Fat-Tree QRAM: A High-Bandwidth Shared Quantum Random Access Memory for Parallel Queries
Shifan Xu, Alvin Lu, Yongshan Ding
TL;DR
The paper addresses the need for high-bandwidth shared QRAM to support parallel quantum queries. It introduces Fat-Tree QRAM, a multiplexed router architecture that pipelines $O(\log N)$ queries in $O(\log N)$ time using $O(N)$ qubits. It provides both modular and on-chip superconducting implementations, a detailed query-pipelining protocol, and a FIFO-based scheduling algorithm, along with hardware-utilization and error-mitigation analyses. The results show a constant QRAM bandwidth independent of memory size and substantial circuit-depth reductions for parallel algorithms, while maintaining error resilience comparable to BB QRAM and enabling practical fault-tolerance pathways. These findings suggest Fat-Tree QRAM as a viable, scalable shared memory solution for multi-QPU quantum computing.
Abstract
Quantum Random Access Memory (QRAM) is a crucial architectural component for querying classical or quantum data in superposition, enabling algorithms with wide-ranging applications in quantum arithmetic, quantum chemistry, machine learning, and quantum cryptography.

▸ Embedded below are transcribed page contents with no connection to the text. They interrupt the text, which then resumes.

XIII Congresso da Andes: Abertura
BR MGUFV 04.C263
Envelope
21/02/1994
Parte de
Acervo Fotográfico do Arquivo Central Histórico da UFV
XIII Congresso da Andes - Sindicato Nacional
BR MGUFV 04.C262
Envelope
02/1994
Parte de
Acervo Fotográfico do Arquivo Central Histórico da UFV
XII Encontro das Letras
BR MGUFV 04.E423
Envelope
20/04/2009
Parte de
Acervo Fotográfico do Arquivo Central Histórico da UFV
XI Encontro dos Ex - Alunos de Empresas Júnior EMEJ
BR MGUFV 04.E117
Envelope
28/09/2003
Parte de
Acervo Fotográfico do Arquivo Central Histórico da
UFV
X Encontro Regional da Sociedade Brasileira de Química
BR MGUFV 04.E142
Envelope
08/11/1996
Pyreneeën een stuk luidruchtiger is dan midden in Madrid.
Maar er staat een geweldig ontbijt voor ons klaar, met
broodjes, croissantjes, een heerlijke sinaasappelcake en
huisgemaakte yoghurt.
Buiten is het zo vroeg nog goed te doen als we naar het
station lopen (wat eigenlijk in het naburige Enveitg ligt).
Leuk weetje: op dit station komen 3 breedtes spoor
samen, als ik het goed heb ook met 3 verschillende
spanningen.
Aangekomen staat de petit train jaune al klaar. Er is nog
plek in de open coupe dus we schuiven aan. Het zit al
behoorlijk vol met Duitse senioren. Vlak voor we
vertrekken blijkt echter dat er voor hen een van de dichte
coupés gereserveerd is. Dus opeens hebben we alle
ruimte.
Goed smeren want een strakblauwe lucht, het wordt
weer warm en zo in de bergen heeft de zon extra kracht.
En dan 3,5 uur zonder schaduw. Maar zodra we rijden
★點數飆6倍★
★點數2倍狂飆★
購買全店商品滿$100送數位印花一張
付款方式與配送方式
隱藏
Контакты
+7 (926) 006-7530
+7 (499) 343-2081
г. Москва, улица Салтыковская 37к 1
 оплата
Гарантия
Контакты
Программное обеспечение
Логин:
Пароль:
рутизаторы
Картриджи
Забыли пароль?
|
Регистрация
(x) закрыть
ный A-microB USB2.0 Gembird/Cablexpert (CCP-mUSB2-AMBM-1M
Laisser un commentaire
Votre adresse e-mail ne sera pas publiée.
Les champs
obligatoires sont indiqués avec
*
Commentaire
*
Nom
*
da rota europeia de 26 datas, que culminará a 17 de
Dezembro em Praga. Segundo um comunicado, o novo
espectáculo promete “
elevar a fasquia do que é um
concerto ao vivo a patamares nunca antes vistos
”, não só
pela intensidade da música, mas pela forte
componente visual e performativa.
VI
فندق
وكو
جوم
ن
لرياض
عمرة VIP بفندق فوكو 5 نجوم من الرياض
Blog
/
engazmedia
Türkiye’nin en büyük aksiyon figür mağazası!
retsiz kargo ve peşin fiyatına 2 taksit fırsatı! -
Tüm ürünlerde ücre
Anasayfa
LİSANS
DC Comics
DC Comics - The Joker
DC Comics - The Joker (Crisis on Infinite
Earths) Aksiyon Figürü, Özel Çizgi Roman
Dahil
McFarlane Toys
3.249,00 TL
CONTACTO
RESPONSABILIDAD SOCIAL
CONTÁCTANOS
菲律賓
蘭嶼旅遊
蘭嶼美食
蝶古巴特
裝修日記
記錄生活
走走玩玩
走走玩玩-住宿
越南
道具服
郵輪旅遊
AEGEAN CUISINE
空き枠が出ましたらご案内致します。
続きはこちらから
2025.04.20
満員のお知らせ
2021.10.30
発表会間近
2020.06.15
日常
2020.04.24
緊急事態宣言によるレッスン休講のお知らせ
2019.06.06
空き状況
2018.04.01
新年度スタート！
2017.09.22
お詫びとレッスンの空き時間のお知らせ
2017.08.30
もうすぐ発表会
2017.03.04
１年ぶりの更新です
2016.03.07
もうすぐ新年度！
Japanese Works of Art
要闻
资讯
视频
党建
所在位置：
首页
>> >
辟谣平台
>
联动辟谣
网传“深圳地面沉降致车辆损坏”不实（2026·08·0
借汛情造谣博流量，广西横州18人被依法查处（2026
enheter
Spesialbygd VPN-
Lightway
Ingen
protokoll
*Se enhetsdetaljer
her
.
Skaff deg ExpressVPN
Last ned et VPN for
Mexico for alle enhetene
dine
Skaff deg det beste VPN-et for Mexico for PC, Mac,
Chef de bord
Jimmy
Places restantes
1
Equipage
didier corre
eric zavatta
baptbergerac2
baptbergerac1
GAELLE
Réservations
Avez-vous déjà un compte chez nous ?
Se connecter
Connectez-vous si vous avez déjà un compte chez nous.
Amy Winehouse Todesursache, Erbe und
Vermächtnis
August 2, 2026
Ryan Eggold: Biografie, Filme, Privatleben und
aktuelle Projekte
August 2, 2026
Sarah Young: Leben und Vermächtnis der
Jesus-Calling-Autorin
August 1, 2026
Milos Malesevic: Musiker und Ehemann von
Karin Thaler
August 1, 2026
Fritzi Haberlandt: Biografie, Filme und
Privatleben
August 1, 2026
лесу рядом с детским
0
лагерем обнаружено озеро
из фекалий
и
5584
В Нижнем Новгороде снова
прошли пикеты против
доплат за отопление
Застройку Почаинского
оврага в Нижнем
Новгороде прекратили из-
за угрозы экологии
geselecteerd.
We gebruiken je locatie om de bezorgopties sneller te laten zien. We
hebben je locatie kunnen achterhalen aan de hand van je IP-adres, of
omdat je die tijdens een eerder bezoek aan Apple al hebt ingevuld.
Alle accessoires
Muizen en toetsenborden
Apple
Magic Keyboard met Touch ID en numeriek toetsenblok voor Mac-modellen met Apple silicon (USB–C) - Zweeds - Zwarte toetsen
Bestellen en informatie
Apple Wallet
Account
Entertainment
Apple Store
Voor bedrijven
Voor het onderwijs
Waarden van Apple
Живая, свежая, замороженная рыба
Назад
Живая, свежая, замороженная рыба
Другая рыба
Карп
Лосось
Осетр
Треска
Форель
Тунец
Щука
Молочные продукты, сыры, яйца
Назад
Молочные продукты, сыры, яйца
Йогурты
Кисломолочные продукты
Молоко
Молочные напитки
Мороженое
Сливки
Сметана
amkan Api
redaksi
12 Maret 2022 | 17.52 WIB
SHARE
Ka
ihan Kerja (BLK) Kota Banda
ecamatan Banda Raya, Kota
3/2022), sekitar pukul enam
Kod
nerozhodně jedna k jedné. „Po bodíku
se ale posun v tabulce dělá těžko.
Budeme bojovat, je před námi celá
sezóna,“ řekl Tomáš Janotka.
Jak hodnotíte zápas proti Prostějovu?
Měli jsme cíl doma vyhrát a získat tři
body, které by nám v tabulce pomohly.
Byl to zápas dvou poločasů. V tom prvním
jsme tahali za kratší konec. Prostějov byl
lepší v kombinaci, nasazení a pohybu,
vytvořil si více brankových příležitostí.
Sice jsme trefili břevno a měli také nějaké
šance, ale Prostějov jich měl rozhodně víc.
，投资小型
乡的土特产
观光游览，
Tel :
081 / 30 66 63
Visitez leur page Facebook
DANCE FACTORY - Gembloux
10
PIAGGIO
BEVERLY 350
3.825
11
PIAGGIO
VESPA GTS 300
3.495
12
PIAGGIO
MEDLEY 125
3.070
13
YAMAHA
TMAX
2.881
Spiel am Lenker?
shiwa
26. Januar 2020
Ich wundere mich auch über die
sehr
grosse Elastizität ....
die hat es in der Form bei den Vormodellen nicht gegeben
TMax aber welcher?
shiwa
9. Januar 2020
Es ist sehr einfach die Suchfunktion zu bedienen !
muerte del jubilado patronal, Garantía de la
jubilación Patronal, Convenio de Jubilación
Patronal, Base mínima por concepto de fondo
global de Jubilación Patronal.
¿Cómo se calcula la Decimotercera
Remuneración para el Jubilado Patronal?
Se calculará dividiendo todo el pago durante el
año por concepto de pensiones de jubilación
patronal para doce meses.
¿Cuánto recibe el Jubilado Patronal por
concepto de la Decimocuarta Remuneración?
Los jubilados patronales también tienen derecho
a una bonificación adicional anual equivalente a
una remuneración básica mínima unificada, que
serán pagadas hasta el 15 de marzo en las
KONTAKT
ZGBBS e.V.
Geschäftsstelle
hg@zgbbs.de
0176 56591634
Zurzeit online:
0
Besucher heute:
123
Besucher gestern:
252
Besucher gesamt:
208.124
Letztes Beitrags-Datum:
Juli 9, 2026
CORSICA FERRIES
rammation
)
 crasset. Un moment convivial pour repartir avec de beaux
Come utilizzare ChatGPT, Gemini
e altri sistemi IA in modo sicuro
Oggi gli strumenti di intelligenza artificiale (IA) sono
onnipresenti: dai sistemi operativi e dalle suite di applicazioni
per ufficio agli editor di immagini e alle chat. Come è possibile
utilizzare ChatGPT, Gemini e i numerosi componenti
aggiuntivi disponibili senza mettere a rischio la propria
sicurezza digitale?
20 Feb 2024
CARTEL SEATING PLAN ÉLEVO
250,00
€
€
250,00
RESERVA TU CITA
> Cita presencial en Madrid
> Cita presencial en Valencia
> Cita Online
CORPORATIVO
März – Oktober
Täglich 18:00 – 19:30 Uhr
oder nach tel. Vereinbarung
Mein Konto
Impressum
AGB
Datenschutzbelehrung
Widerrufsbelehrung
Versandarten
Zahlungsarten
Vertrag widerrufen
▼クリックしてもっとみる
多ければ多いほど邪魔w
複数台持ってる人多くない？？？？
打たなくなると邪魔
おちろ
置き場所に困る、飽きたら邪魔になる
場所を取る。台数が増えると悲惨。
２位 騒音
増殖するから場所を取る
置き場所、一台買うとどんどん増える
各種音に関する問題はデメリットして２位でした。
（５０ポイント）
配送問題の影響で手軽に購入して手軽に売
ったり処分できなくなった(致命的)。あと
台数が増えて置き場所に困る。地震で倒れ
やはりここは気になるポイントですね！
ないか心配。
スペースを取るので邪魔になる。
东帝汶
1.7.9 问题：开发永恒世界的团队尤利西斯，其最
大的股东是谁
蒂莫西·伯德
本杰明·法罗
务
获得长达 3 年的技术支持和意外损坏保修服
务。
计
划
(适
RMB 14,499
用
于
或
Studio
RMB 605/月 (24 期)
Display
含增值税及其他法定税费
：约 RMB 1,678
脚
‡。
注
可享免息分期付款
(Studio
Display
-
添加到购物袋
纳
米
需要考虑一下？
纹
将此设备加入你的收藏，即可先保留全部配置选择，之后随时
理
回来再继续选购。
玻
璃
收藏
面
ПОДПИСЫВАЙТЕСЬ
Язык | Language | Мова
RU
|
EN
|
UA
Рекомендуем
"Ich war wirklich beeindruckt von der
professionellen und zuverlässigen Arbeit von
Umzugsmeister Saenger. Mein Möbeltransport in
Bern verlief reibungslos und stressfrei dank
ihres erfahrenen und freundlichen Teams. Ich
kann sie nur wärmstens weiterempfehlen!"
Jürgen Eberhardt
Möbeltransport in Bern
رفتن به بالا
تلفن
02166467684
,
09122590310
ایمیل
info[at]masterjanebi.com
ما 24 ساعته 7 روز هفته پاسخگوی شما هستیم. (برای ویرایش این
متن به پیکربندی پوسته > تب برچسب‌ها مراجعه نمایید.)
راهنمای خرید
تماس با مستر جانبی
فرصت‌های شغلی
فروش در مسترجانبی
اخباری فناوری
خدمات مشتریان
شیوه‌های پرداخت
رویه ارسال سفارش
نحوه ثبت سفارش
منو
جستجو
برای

In this work, we introduce Fat-Tree QRAM, a novel query architecture capable of pipelining multiple quantum queries simultaneously while maintaining desirable scalings in query speed and fidelity. Specifically, Fat-Tree QRAM performs $O(\log (N))$ independent queries in $O(\log (N))$ time using $O(N)$ qubits, offering immense parallelism benefits over traditional QRAM architectures. To demonstrate its experimental feasibility, we propose modular and on-chip implementations of Fat-Tree QRAM based on superconducting circuits and analyze their performance and fidelity under realistic parameters. Furthermore, a query scheduling protocol is presented to maximize hardware utilization and access the underlying data at an optimal rate. These results suggest that Fat-Tree QRAM is an attractive architecture in a shared memory system for practical quantum computing.